RESPONSIBILITIES AND DUTIES

    To fulfill its responsibilities and duties the Audit Committee shall:

Financial Reporting

1.
Perform a timely review of quarterly and annual financial statements and other financial information provided to shareholders.
2.
Confirm that financial management and the independent auditor perform a timely analysis of significant reporting issues and practices and report key issues to the Committee.

A-1


3.
Inquire of management, the internal audit partner, and independent accountants about significant risks or exposures, assess the steps management has taken to minimize such risk to Corning and evaluate the need for disclosure thereof.
4.
Discuss with financial management and the independent auditor their qualitative judgments about the appropriateness, not just the acceptability, of accounting principles and financial reporting practices used or proposed to be used.
5.
Issue a letter for inclusion in Corning's annual report and Form 10-K that includes disclosures as required by SEC regulations.

Internal Controls

6.
Review with the independent accountant and the internal audit partner the adequacy of Corning's internal controls (including information systems and security); and related significant findings and recommendations of the independent accountant and internal audit, together with management's responses.

Audit Process

7.
Recommend to the Board of Directors the independent accountants to be appointed, approve the compensation of the independent accountants, and review and approve the discharge of the independent accountants. Instruct the independent accountants (a) that they are ultimately accountable to the Board of Directors and Audit Committee; and (b) that the Audit Committee has the authority and responsibility to evaluate and recommend the appointment, retention and replacement of the independent auditor; and (c) that the Board of Directors, as the shareholders' representative, is the auditor's client.
8.
Recommend to the Board of Directors the internal auditors to be nominated, approve the compensation of the internal auditors and review and approve the discharge of the internal auditors.
9.
Review and concur in the appointment or replacement of the management individual charged with the role of overseeing internal audit processes.

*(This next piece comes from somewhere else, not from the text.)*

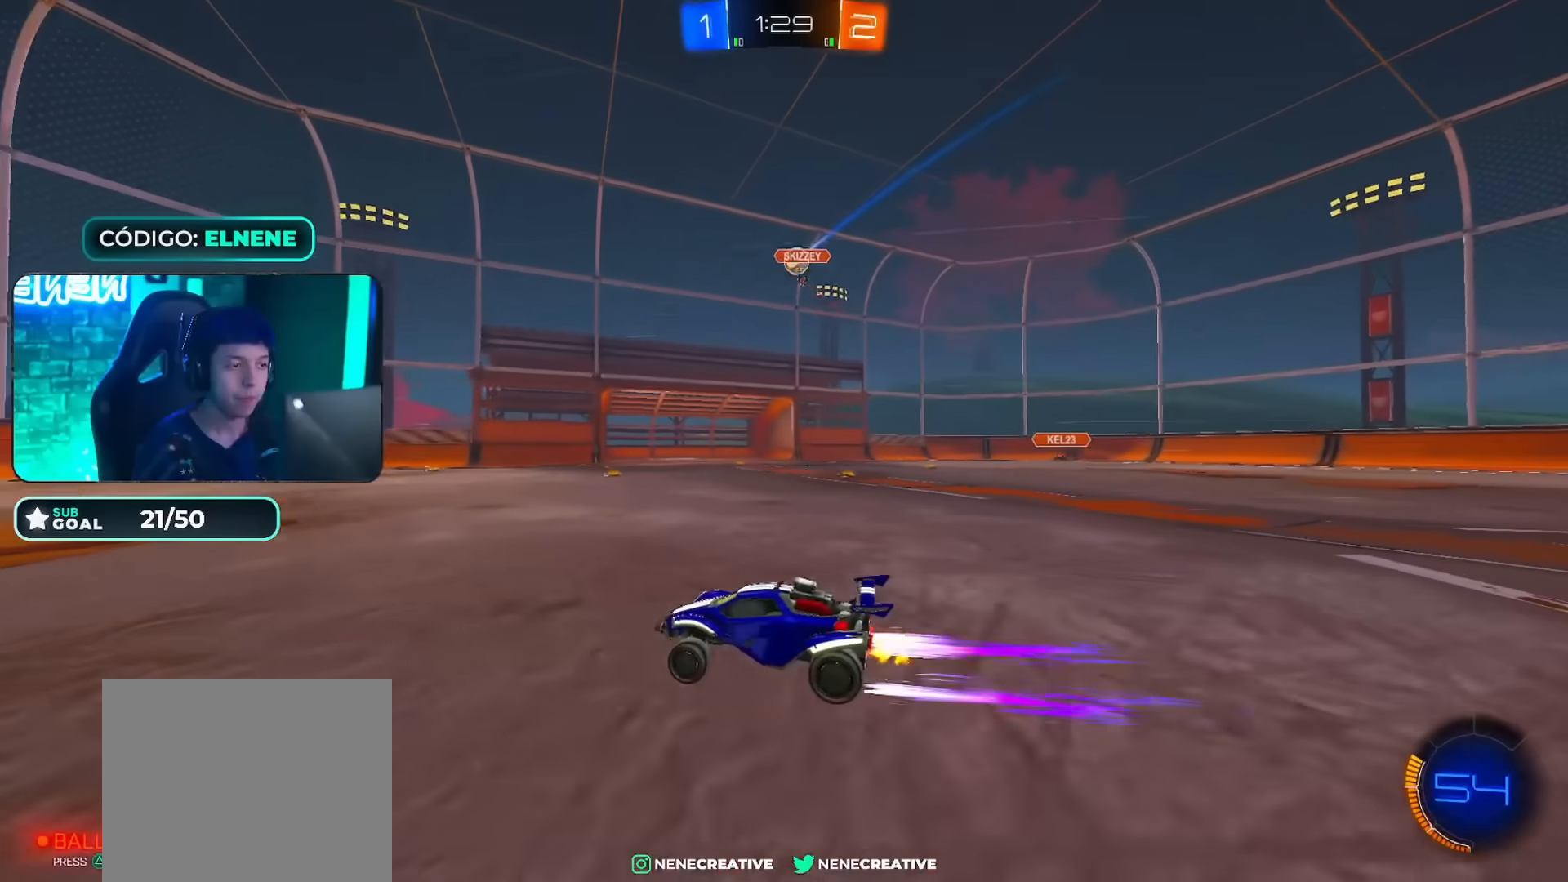
Gameplay with a controller (PlayStation layout); each line is a JSON object with the inputs held at the frame after it. "events" lists button and stick changes between this image and that frame as [ms after this image, input, new state], when the widget could be followed in between.
{"buttons": ["CIRCLE", "R2"], "left_stick": "right", "right_stick": "center", "events": [[16, "SQUARE", "down"], [133, "SQUARE", "up"], [367, "R2", "down"], [467, "CIRCLE", "down"]]}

Independence and qualification of auditors

10.
Annually, review and assess the following concerning the competence of the independent auditor and engagement team:
    Resumes of key engagement audit personnel.
    The quality control procedures of the firm serving as independent auditor.
    The results of the most recent peer review or other assessments of the firm serving as independent auditor.
11.
Discuss with the auditors and management the independence of the internal auditor and the independent accountant, including a review of services and related fees provided by the independent accountant and the internal auditors. Review disclosures from the independent auditors required by Independent Standards Board Standard No. 1.
12.
Review with management and the internal audit partner, annually, the internal audit department's charter, staffing, and significant objectives.

A-2


13.
Review with the internal audit partner and the independent accountant the coordination of audit effort to assure completeness of coverage, reduction of redundant efforts, and the effective use of audit resources.
14.
Review with management, the internal audit partner and the independent accountant at the completion of the annual examination the following:
a)
Annual report of Corning, including the financial statements and related footnotes.
b)
Results of the audit of the financial statements and the related report thereon.
c)
Significant changes in the audit plan and any serious disputes or difficulties with management encountered during the audit.
d)
Other communications as required by generally accepted auditing standards.

Other Items

15.
Review policies and procedures with respect to officers' expense accounts and perquisites, including their use of corporate assets, and the results of the annual review of these areas conducted by internal audit.
16.
Review legal and regulatory matters that may have a material impact on the financial statements and related corporate compliance policies, and programs and reports from regulators.

General

17.
At least semi-annually, meet with the internal audit partner, the independent accountant, and management in separate executive sessions to discuss any matters that the Committee or these groups believe should be discussed privately with the Committee.
18.
Report Committee actions to the Board of Directors with such recommendations, as the Committee may deem appropriate. At the Chairman's option, the independent accountants should be made available to meet with the Board of Directors annually or when otherwise appropriate.
19.
Review and update the Committee's charter annually.
20.
The Audit Committee shall have the power to authorize investigations into any matters within the Committee's scope of responsibilities and hire outside resources and professionals in conjunction therewith.
21.
The Committee will perform such others functions as assigned by law, Corning's bylaws, or the Board of Directors.

A-3



CORNING INCORPORATED
2002 WORLDWIDE EMPLOYEE SHARE PURCHASE PLAN

    The 2002 Worldwide Employee Share Purchase Plan (the "Plan") of Corning Incorporated ("Corning" or the "Corporation") is designed to provide a flexible mechanism to permit eligible employees to obtain an equity interest in Corning, thereby increasing their proprietary interest in the Corporation's growth and success.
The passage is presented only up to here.